**Directive:**
Set down each entry exactly; omit images.

**Extracted entries:**
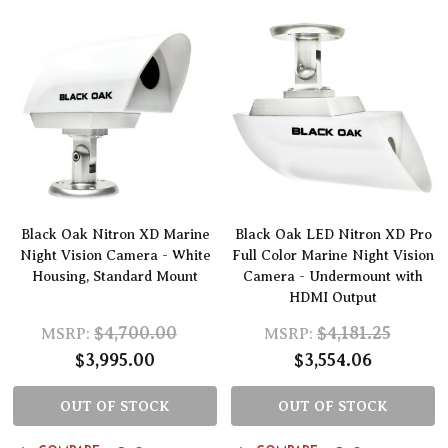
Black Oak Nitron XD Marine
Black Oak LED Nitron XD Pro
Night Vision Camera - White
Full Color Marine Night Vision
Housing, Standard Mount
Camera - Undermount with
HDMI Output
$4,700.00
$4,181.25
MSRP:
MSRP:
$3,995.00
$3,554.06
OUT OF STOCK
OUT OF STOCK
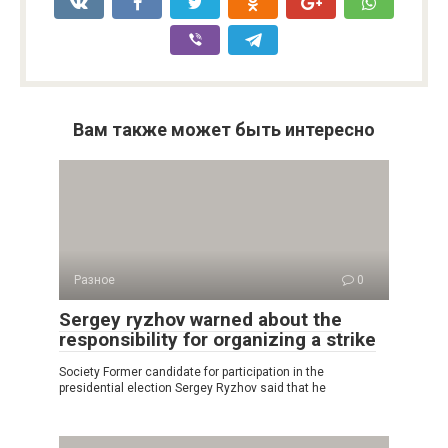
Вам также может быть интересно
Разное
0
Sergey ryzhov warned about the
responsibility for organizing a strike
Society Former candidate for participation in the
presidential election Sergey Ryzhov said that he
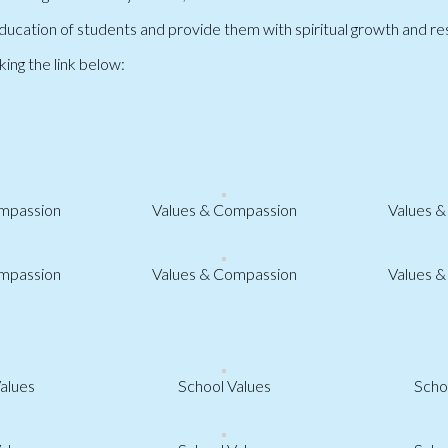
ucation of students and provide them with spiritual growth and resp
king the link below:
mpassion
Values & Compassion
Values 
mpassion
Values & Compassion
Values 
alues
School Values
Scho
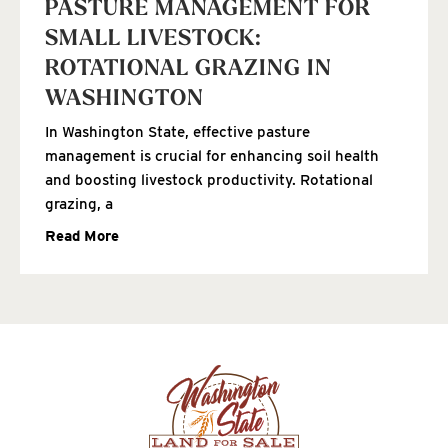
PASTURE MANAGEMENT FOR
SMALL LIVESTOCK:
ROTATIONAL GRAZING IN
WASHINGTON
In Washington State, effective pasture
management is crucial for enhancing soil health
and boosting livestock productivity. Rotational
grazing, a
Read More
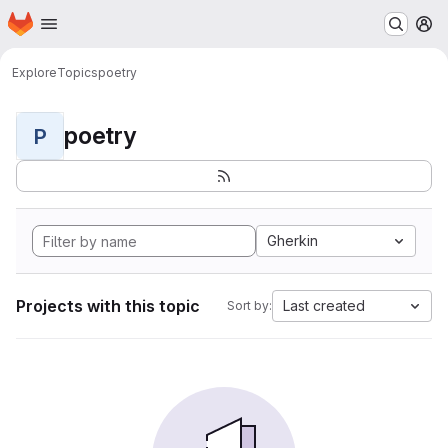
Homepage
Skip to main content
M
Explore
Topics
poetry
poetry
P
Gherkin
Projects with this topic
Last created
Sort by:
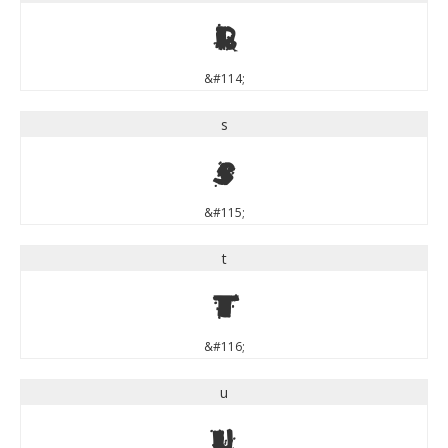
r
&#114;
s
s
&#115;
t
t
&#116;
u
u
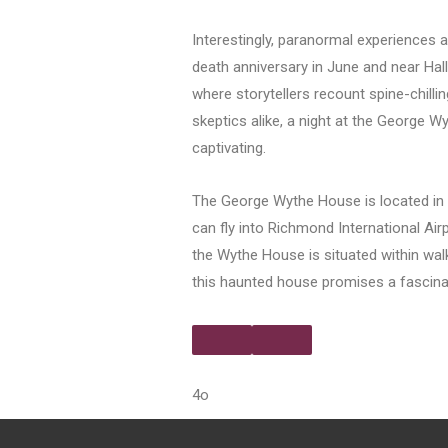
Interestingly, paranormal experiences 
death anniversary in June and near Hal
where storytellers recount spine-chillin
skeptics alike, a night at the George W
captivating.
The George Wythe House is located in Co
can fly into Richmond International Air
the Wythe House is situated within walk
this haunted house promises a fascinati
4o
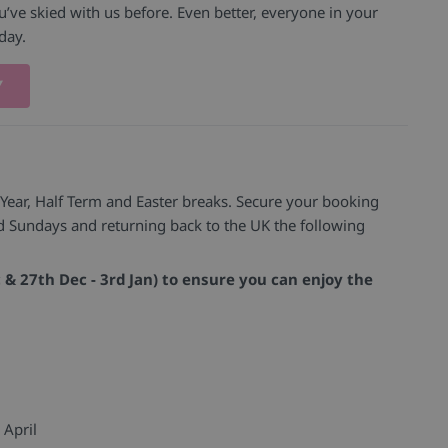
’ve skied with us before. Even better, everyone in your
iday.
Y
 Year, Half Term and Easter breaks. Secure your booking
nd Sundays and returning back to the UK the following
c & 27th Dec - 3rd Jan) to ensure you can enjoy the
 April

**Reply:**
Black Oak Nitron XD Marine
Black Oak LED Nitron XD Pro
Night Vision Camera - White
Full Color Marine Night Vision
Housing, Standard Mount
Camera - Undermount with
HDMI Output
$4,700.00
$4,181.25
MSRP:
MSRP:
$3,995.00
$3,554.06
OUT OF STOCK
OUT OF STOCK
Вам также может быть интересно
Разное
0
Sergey ryzhov warned about the
responsibility for organizing a strike
Society Former candidate for participation in the
presidential election Sergey Ryzhov said that he
ucation of students and provide them with spiritual growth and resp
king the link below:
mpassion
Values & Compassion
Values 
mpassion
Values & Compassion
Values 
alues
School Values
Scho
PASTURE MANAGEMENT FOR
SMALL LIVESTOCK:
ROTATIONAL GRAZING IN
WASHINGTON
In Washington State, effective pasture
management is crucial for enhancing soil health
and boosting livestock productivity. Rotational
grazing, a
Read More
Homepage
Skip to main content
M
Explore
Topics
poetry
poetry
P
Gherkin
Projects with this topic
Last created
Sort by:
r
&#114;
s
s
&#115;
t
t
&#116;
u
u
Interestingly, paranormal experiences 
death anniversary in June and near Hal
where storytellers recount spine-chillin
skeptics alike, a night at the George W
captivating.
The George Wythe House is located in Co
can fly into Richmond International Air
the Wythe House is situated within walk
this haunted house promises a fascinati
4o
’ve skied with us before. Even better, everyone in your
iday.
Y
 Year, Half Term and Easter breaks. Secure your booking
nd Sundays and returning back to the UK the following
c & 27th Dec - 3rd Jan) to ensure you can enjoy the
 April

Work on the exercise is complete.